Why Iran will emerge as the real winner in the Qatar crisis

One could be forgiven for confusing Saudi King Salman with Frank Underwood this week. The way the Saudi monarch cajoled Egypt, Yemen, Bahrain, and the United Arab Emirates into isolating Qatar by withdrawing recognition of Doha, as well as restricting land, sea, and air travel, were eerily reminiscent of the effectiveness of House of Cards’ protagonist’s ability to whip votes in the House. President Trump not only backed the move, but has taken credit for it — followed by a quick “thank you” to the Qataris for giving the U.S. basing rights. However, Iran is the real winner.

Qatar’s search for status has put it at odds with other Arab states for years. Measures from Al Jazeera’s open criticism of other regimes and promotion of Qatari interests, to Doha’s support for the Egyptian Muslim Brotherhood to unilaterally backing its own horses in Syria have put it at odds with its neighbors. And then there’s Iran — the nation most Arab states — starting with Saudi Arabia, view as their biggest existential threat.

Iran has been pursuing a wedge policy vis-à-vis Qatar and its fellow members of the Gulf Cooperation Council (GCC). While the nascent “Arab NATO” is nominally designed to combat the threat posed by the Islamic State and groups like it, many in Iran view it as an attempt to contain and isolate Tehran. “Wedging” is when a state breaks up or divides an alliance, preventing its isolation and reducing the number of enemies it is facing.

During World War II, Winston Churchill pursued such a strategy when he attempted to draw Mussolini’s Italy out of the Axis powers. The U.S. did this during the Cold War with Sadat’s Egypt. Exploiting divisions between Doha and the rest of the GCC, if not pulling Qatar out of any alliance entirely, helps to keep the region off-balance.

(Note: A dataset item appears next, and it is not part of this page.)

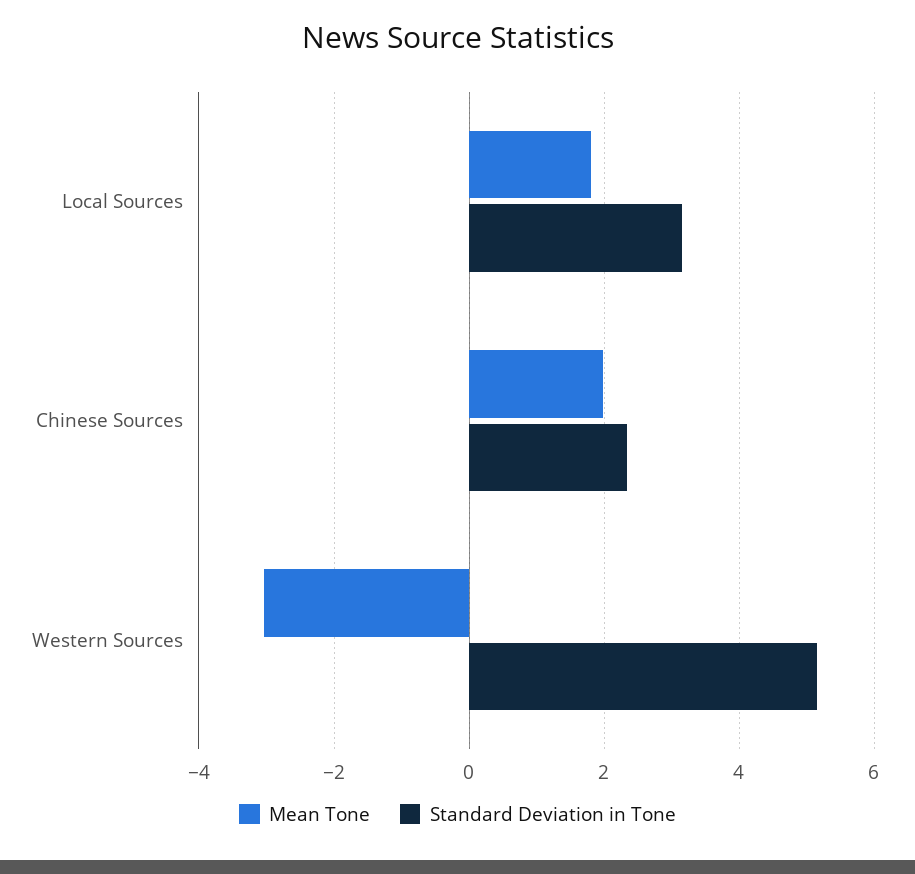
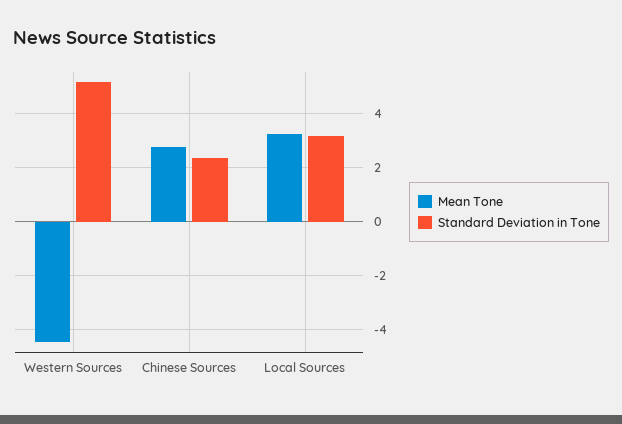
Mean Tone, Local Sources: 1.8 -> 3.25
Mean Tone, Chinese Sources: 2 -> 2.75
Mean Tone, Western Sources: -3 -> -4.5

Part of the Iranian attraction for Qatar is economic. Iran has failed to develop its natural gas reserves in South Pars. Qatar is the leading exporter of liquified natural gas. Fearful that after the nuclear deal Iran would flood the world market with cheap gas, Qatar signed an agreement in 2014 to help Tehran develop its South Pars field. In addition, Qatari Emir Sheikh Tamim bin Hamad al-Thani is accused of having criticized tensions with Tehran and called for understanding of Hezbollah as well as Hamas.

The Trump administration’s backing of Qatar’s isolation is unlikely to help. President Trump is maintaining consistency with both his campaign message and the signals sent on his recent trip to the region. However, the U.S. is in a uniquely advantageous position to help bridge the gap between Qatar and the rest of the GCC. Right now, Washington is closer to both Qatar and the Saudi-led alliance than they are to one another. This gives the Trump administration leverage to force both sides to cut a deal that will help distance Qatar from Tehran.

Some would suggest that the gap that needs to be bridged is not (only) between Qatar and the other states in the GCC, but between Iran and the rest of the Arab states that have joined the anti-ISIS coalition. Many were hopeful that a grand bargain between Iran and Saudi Arabia would result from the nuclear deal.

Iran opposed the Taliban before 9/11, and has opposed the expansion of the Islamic State in Iraq and Syria. On Thursday, ISIS claimed responsibility for twin attacks against the Majles and Ayatollah Khomeini’s mausoleum in Tehran, killing 12 people. These could be seen as a coup for ISIS over competitors such as Al Qaeda because they are the first successful terrorist attacks against Iran since the early years of the revolution.

However, the presence of a common foe are unlikely to bridge the gap between Iran and its Sunni neighbors. Many of the regional powers states that have joined the anti-ISIS coalition are widely believed to see Iran as the greatest danger to their security. They blame Tehran for opportunistically exploiting domestic tensions among the Shia communities within their own societies and continue to fear Iran’s growing influence in Iraq, Syria, and Yemen. They see the Islamic Republic as a net exporter of terrorism.